Work request: Skip the pictures and copy all the data that follows exactly.

Material provided:
----
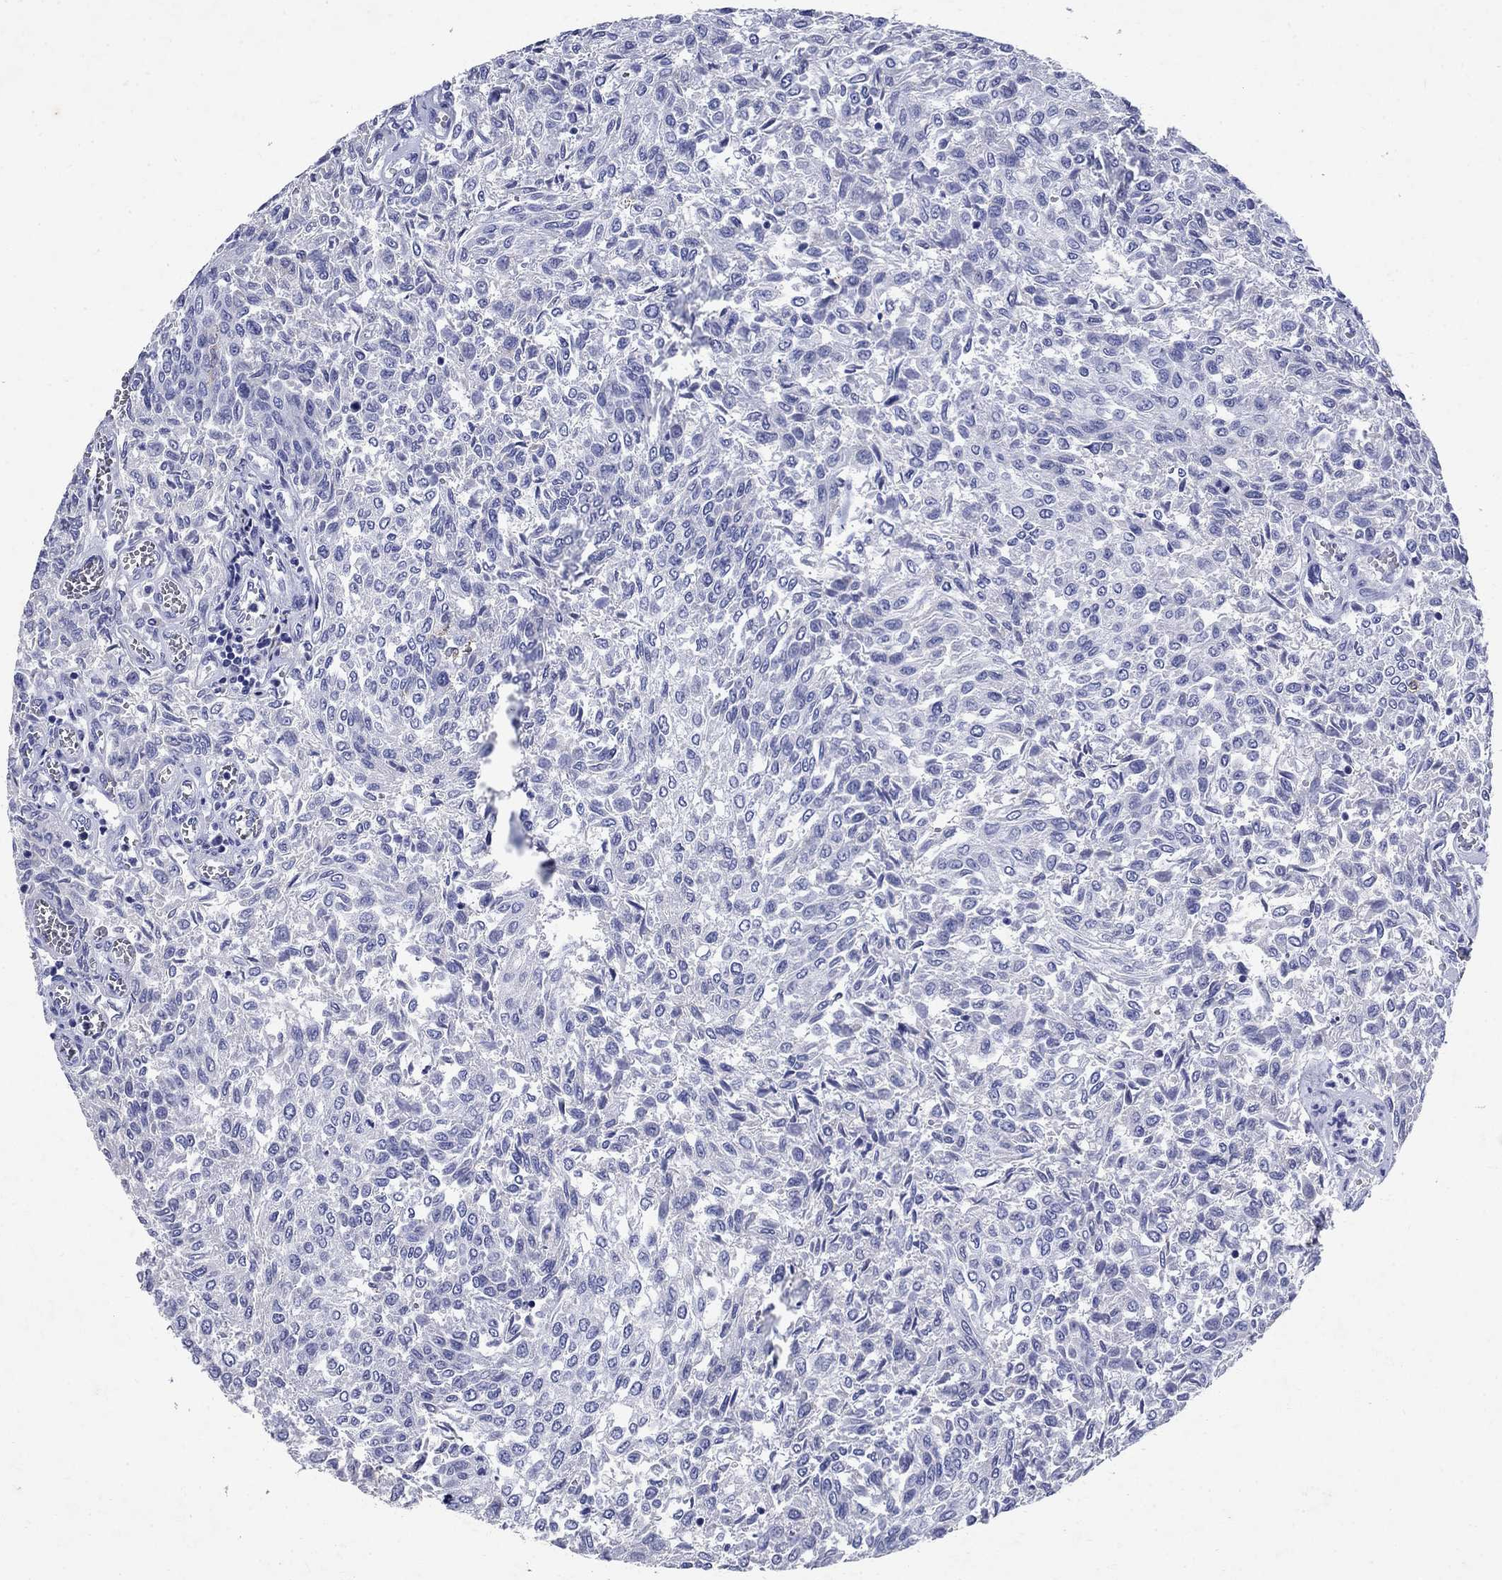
{"staining": {"intensity": "negative", "quantity": "none", "location": "none"}, "tissue": "urothelial cancer", "cell_type": "Tumor cells", "image_type": "cancer", "snomed": [{"axis": "morphology", "description": "Urothelial carcinoma, Low grade"}, {"axis": "topography", "description": "Urinary bladder"}], "caption": "The micrograph displays no staining of tumor cells in urothelial cancer.", "gene": "CD1A", "patient": {"sex": "male", "age": 78}}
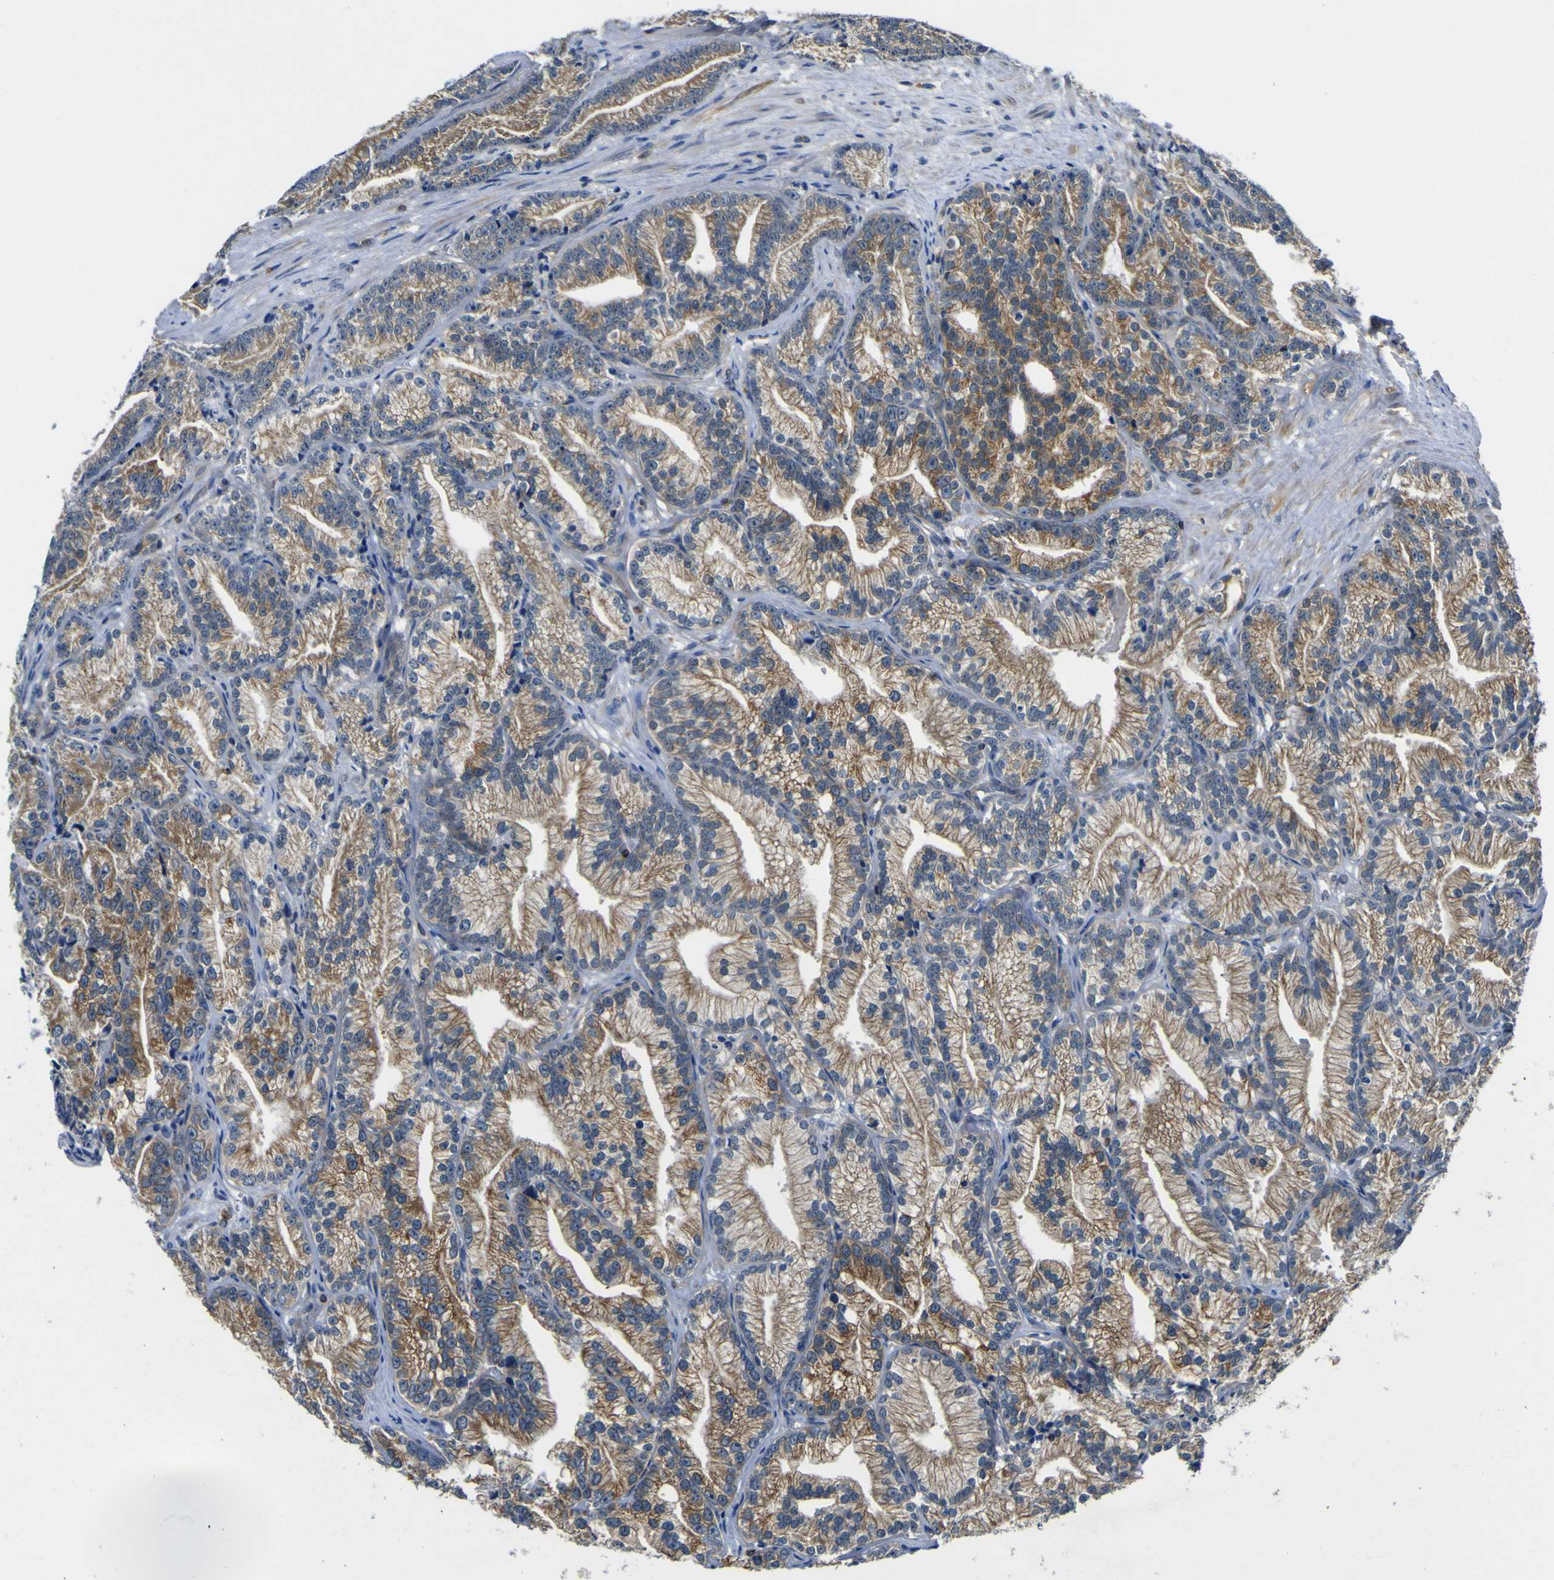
{"staining": {"intensity": "moderate", "quantity": ">75%", "location": "cytoplasmic/membranous"}, "tissue": "prostate cancer", "cell_type": "Tumor cells", "image_type": "cancer", "snomed": [{"axis": "morphology", "description": "Adenocarcinoma, Low grade"}, {"axis": "topography", "description": "Prostate"}], "caption": "Tumor cells reveal medium levels of moderate cytoplasmic/membranous staining in about >75% of cells in human adenocarcinoma (low-grade) (prostate). (brown staining indicates protein expression, while blue staining denotes nuclei).", "gene": "EML2", "patient": {"sex": "male", "age": 89}}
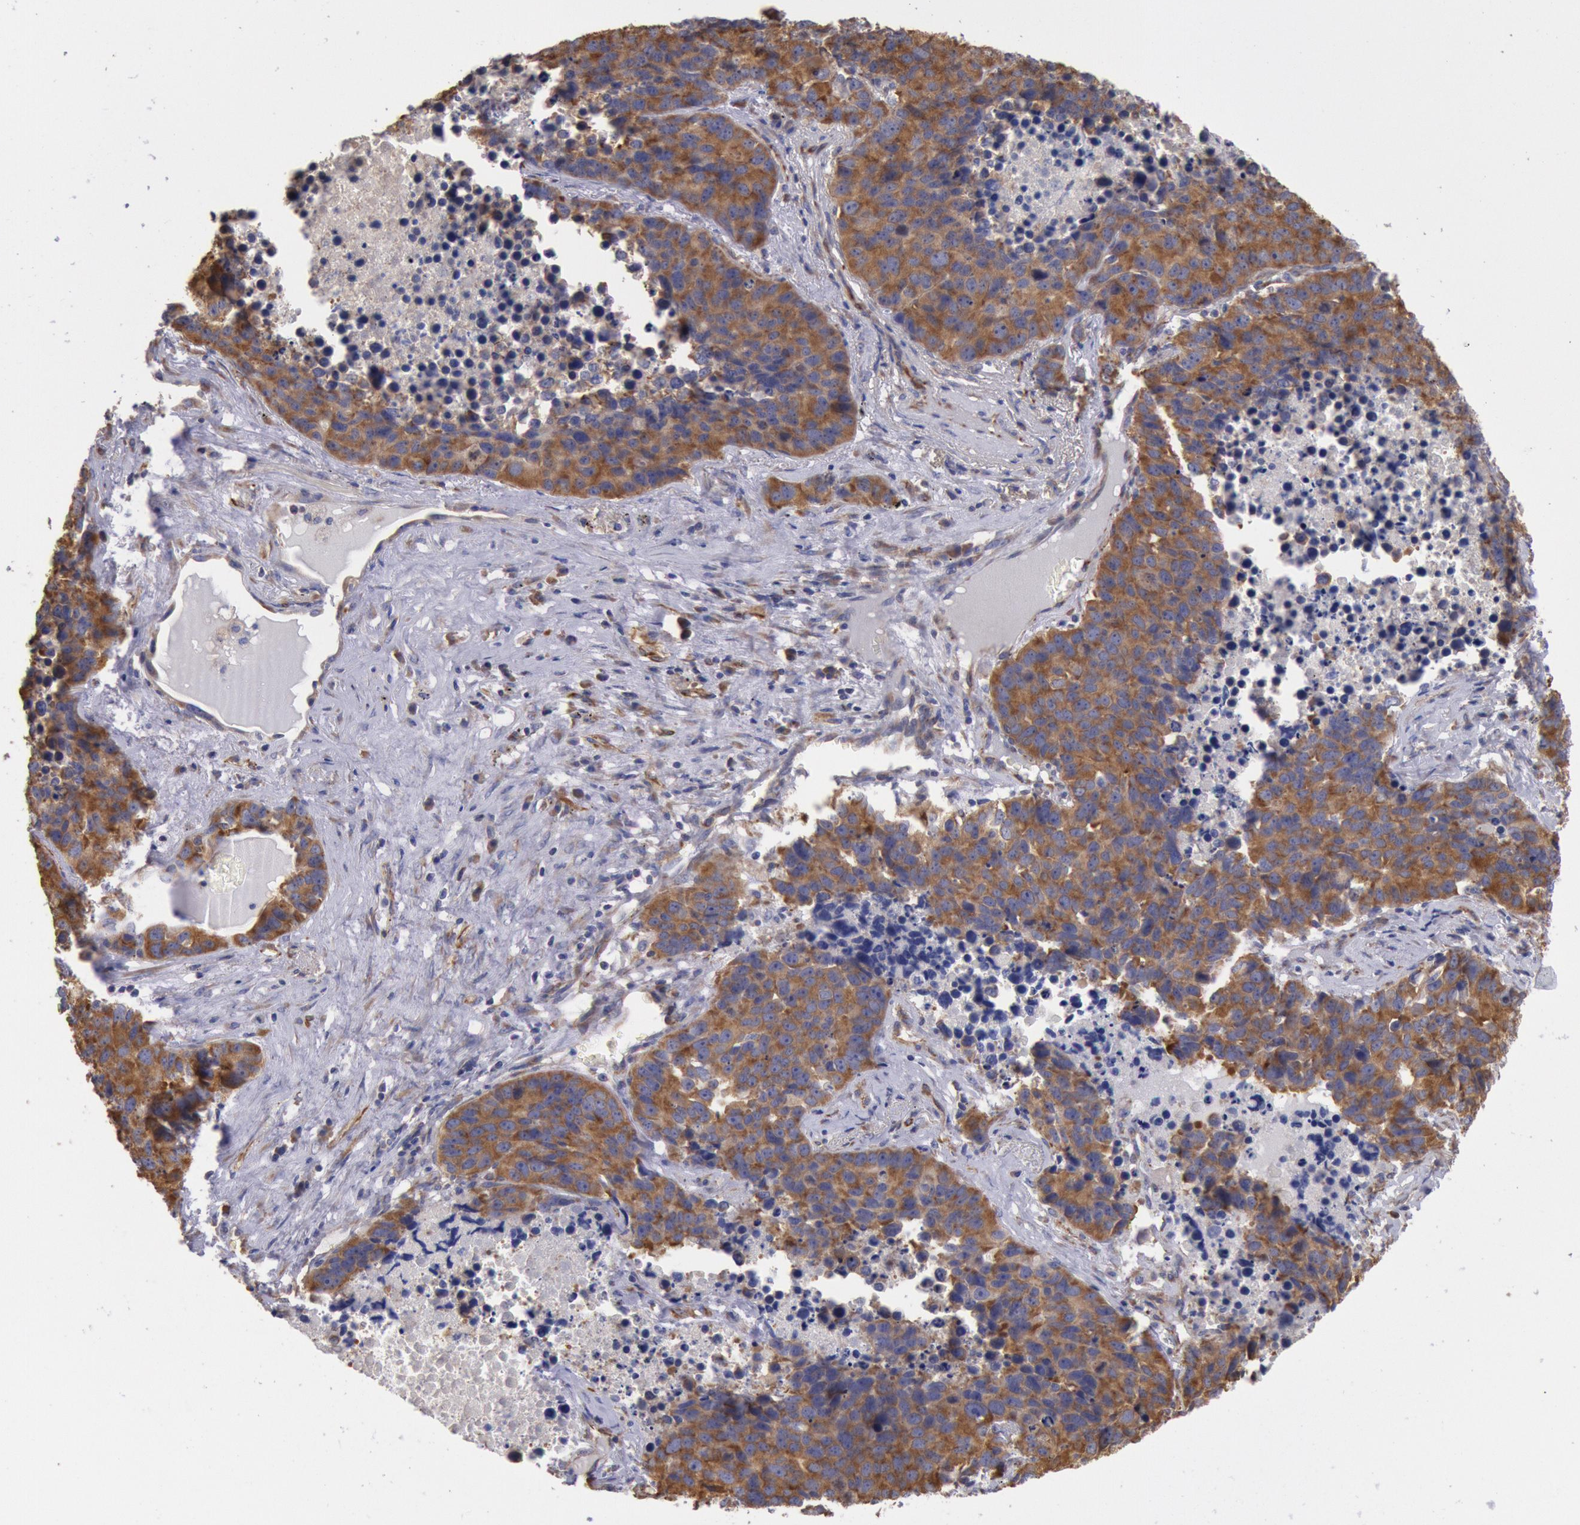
{"staining": {"intensity": "moderate", "quantity": ">75%", "location": "cytoplasmic/membranous"}, "tissue": "lung cancer", "cell_type": "Tumor cells", "image_type": "cancer", "snomed": [{"axis": "morphology", "description": "Carcinoid, malignant, NOS"}, {"axis": "topography", "description": "Lung"}], "caption": "A micrograph showing moderate cytoplasmic/membranous expression in about >75% of tumor cells in malignant carcinoid (lung), as visualized by brown immunohistochemical staining.", "gene": "DRG1", "patient": {"sex": "male", "age": 60}}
----
Reply:
{"staining": {"intensity": "negative", "quantity": "none", "location": "none"}, "tissue": "urothelial cancer", "cell_type": "Tumor cells", "image_type": "cancer", "snomed": [{"axis": "morphology", "description": "Urothelial carcinoma, Low grade"}, {"axis": "topography", "description": "Urinary bladder"}], "caption": "The micrograph displays no staining of tumor cells in urothelial cancer.", "gene": "CD1A", "patient": {"sex": "male", "age": 78}}
{"staining": {"intensity": "moderate", "quantity": ">75%", "location": "cytoplasmic/membranous"}, "tissue": "prostate cancer", "cell_type": "Tumor cells", "image_type": "cancer", "snomed": [{"axis": "morphology", "description": "Adenocarcinoma, Low grade"}, {"axis": "topography", "description": "Prostate"}], "caption": "Tumor cells reveal medium levels of moderate cytoplasmic/membranous staining in about >75% of cells in human adenocarcinoma (low-grade) (prostate). (brown staining indicates protein expression, while blue staining denotes nuclei).", "gene": "EML2", "patient": {"sex": "male", "age": 89}}
{"staining": {"intensity": "moderate", "quantity": ">75%", "location": "cytoplasmic/membranous"}, "tissue": "lung cancer", "cell_type": "Tumor cells", "image_type": "cancer", "snomed": [{"axis": "morphology", "description": "Carcinoid, malignant, NOS"}, {"axis": "topography", "description": "Lung"}], "caption": "A micrograph showing moderate cytoplasmic/membranous expression in about >75% of tumor cells in malignant carcinoid (lung), as visualized by brown immunohistochemical staining.", "gene": "DRG1", "patient": {"sex": "male", "age": 60}}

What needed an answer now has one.